Brief platform aan 2e kamer, 29 november 2002
Oorlog tegen Irak niet legitiem
Aan de Voorzitter van de vaste commissie voor Buitenlandse Zaken
Aan de Voorzitter van de vaste commissie voor DefensieOnderwerp: dreigende oorlog tegen Irak
Het Platform tegen de "Nieuwe Oorlog" (hierna het Platform), waarin meer dan tweehonderd organisaties participeren vraagt uw aandacht voor het volgende.
De Nederlandse regering heeft tot uitdrukking gebracht dat steunverlening van Nederland aan een Amerikaanse oorlog tegen Irak niet in strijd zou zijn met het internationale recht. Een resolutie van de Veiligheidsraad van de Verenigde Naties waarin de lidstaten worden gemachtigd om alle middelen te gebruiken teneinde Irak te bewegen om te voldoen aan zijn internationale verplichtingen ligt evenwel niet voor. Resolutie 1441 houdt een dergelijk mandaat niet in, zodat de visie van de Nederlandse regering door niets wordt gesteund en onverenigbaar is met het volkenrechtelijk geweldverbod.
Het Platform herinnert in dit verband aan het gezamenlijke advies van de Adviesraad Internationale Vraagstukken en de Commissie van Advies inzake Volkenrechtelijke Vraagstukken betreffende het vraagstuk van de "Humanitaire Interventie" van april 2000. In dat advies is aangegeven dat het geweldverbod deel uitmaakt van het ius cogens. Van een dergelijk verbod mag onder geen enkele omstandigheid worden afgeweken.

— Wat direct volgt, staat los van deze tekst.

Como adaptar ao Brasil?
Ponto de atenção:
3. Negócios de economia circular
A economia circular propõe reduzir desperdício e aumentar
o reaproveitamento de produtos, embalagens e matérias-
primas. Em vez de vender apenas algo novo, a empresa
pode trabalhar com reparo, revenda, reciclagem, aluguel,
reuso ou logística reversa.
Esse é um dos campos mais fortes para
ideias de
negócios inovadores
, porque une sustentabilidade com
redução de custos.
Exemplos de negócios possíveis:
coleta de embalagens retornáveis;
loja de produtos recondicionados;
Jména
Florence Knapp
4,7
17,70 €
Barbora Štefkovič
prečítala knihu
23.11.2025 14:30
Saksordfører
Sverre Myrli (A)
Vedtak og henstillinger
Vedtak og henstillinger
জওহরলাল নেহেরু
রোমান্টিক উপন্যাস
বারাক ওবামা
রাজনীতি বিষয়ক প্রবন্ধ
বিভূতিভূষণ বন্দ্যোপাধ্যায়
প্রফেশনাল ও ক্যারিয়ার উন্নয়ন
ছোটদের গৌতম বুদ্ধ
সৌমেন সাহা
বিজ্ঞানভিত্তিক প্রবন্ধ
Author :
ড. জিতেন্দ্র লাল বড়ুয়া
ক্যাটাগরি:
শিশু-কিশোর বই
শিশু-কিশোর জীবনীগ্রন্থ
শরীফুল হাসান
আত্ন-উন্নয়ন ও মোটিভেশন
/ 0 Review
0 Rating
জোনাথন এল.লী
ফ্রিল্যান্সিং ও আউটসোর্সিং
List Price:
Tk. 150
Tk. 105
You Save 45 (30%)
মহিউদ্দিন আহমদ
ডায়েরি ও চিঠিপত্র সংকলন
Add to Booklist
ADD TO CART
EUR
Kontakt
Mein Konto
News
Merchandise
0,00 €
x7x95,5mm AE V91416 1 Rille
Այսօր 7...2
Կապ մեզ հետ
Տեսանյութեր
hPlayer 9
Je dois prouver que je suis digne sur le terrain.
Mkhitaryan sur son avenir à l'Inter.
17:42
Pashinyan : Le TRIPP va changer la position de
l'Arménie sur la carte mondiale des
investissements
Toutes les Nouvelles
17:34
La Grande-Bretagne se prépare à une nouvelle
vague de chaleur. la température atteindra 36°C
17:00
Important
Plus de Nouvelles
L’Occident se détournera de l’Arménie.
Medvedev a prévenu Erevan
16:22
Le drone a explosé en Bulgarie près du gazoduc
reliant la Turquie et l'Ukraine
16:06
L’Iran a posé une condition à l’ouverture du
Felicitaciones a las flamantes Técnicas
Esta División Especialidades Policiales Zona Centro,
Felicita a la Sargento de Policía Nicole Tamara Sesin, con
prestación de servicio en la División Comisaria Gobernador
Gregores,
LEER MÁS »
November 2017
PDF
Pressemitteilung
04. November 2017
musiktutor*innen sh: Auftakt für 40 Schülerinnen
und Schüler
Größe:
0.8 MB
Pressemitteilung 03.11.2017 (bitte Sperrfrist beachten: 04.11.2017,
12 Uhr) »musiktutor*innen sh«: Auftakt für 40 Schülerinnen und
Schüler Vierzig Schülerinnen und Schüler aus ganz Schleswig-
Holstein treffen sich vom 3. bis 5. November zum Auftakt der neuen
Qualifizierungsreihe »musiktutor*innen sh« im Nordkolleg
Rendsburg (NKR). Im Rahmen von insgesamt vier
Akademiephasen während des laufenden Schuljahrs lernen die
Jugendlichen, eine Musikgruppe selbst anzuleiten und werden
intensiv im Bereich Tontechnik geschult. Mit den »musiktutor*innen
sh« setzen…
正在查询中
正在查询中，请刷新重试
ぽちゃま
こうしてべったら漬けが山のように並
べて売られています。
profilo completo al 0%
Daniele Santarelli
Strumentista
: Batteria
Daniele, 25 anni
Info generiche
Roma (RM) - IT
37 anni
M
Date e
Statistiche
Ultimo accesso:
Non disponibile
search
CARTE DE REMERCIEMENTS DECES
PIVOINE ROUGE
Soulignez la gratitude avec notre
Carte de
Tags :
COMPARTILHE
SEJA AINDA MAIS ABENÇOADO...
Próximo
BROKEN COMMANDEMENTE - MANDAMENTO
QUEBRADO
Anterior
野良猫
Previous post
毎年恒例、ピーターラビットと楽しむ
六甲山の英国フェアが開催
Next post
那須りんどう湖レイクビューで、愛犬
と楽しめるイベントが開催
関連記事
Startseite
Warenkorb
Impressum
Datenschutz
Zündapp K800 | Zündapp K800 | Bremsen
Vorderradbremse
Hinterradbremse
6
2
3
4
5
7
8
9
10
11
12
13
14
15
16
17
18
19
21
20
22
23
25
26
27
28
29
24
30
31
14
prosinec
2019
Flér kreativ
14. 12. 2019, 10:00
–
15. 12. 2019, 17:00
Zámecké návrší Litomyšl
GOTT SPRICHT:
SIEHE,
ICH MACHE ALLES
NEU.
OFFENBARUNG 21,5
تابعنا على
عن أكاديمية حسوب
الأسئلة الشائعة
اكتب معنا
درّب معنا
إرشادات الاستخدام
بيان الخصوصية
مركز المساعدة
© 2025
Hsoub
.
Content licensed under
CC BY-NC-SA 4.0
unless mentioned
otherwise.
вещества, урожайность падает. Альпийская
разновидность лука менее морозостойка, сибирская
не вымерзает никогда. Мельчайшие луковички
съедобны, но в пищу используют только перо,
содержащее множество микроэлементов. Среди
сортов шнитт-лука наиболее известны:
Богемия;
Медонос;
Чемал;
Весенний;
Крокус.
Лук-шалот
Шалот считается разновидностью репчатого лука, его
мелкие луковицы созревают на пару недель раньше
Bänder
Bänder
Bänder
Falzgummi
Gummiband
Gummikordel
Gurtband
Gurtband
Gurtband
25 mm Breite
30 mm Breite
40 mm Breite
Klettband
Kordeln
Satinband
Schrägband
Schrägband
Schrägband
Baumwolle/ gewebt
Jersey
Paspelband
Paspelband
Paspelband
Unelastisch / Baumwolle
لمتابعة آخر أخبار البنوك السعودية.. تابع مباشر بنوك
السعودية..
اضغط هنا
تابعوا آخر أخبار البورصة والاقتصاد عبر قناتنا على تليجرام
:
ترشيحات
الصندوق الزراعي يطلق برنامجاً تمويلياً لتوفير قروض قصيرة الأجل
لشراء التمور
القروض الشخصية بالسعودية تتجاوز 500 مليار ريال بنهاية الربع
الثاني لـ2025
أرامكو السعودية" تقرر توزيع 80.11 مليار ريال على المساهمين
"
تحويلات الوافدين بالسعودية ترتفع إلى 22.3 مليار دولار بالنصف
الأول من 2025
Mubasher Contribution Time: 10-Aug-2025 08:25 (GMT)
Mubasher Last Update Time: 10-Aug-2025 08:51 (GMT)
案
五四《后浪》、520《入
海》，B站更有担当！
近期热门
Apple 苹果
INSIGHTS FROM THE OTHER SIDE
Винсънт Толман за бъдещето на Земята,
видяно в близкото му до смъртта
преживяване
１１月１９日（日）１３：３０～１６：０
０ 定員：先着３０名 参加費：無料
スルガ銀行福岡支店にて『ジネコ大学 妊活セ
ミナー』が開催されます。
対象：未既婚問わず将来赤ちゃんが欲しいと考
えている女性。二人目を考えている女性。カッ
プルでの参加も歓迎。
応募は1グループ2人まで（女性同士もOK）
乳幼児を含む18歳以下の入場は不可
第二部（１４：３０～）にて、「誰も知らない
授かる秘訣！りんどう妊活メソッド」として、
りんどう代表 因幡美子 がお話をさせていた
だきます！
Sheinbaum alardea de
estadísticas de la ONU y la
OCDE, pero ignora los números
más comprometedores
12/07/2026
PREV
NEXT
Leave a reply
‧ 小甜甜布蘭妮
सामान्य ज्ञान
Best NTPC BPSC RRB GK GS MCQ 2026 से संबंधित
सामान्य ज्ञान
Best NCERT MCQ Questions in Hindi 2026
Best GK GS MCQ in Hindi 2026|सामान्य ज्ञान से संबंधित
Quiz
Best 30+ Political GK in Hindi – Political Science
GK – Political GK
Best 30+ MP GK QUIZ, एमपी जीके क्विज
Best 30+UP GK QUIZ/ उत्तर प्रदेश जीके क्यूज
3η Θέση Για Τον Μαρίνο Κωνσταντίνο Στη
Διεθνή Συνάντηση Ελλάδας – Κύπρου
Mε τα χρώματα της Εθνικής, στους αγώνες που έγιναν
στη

Een groot aantal organisaties (waaronder de International Association of Lawyers Against Nuclear Arms, de Lawyers Against War, de Vereniging van Juristen voor de Vrede, alsook Pugwash), met de daaraan verbonden deskundigen op het gebied van het internationale recht (waaronder oud-rechters van het Internationaal Gerechtshof), stellen uitdrukkelijk dat thans iedere volkenrechtelijke legitimiteit aan een oorlog tegen Irak ontbreekt. Het verdraagt zich naar onze mening dan ook niet met de in artikel 90 van de Grondwet neergelegde verplichting voor de Nederlandse regering om de internationale rechtsorde te bevorderen, dat de regering reeds thans en ongeacht een daartoe strekkende machtiging van de Veiligheidsraad, steun zou toezeggen aan een oorlog tegen Irak
Het Platform herinnert eraan dat ook al met betrekking tot de oorlog tegen Joegoslavie de vraag kon worden gesteld of de Nederlandse steun en deelname daaraan rechtmatig was. Ook toen lag geen resolutie van de Veiligheidsraad van de Verenigde Naties voor, waarin de lidstaten werden gemachtigd om alle middelen te gebruiken om Joegoslavie te dwingen tot het respecteren van de mensenrechten van de in Kosovo wonende Albanese bevolking. Het Amsterdamse Gerechtshof, de hoogste rechterlijke instantie die daarover heeft geoordeeld in Nederland, heeft in het arrest Dedovic c.s. / Kok, Van Aartsen en de Grave het volgende overwogen: "5.3.11. Vaststaat dat resolutie 1199 (1998) van de Veiligheidsraad geen uitdrukkelijk mandaat inhoudt om geweld tegen de FRJ te gebruiken. De Nederlandse regering heeft zich op het standpunt gesteld dat het niet naleven van de eisen die in deze resolutie aan de FRJ worden gesteld in de gegeven omstandigheden het gebruik van geweld 'voldoende' legitimeert. Aan Dedovic c.s. kan worden toegegeven dat het ontbreken van een dergelijk mandaat (het besluit tot) deelname in strijd doet zijn met het Handvest en dat er goede argumenten bestaan om te betogen dat in het bijzonder de in artikel 51 van het Handvest bedoelde uitzondering op het geweldsverbod zich hier niet voordoet en dat artikel 2, vierde lid, mede in verband met het bepaalde in de artikelen 42 en 43 van het Handvest, alsmede het ongeschreven volkenrecht een dwingend verbod (ius cogens) bevatten op het gebruik van geweld."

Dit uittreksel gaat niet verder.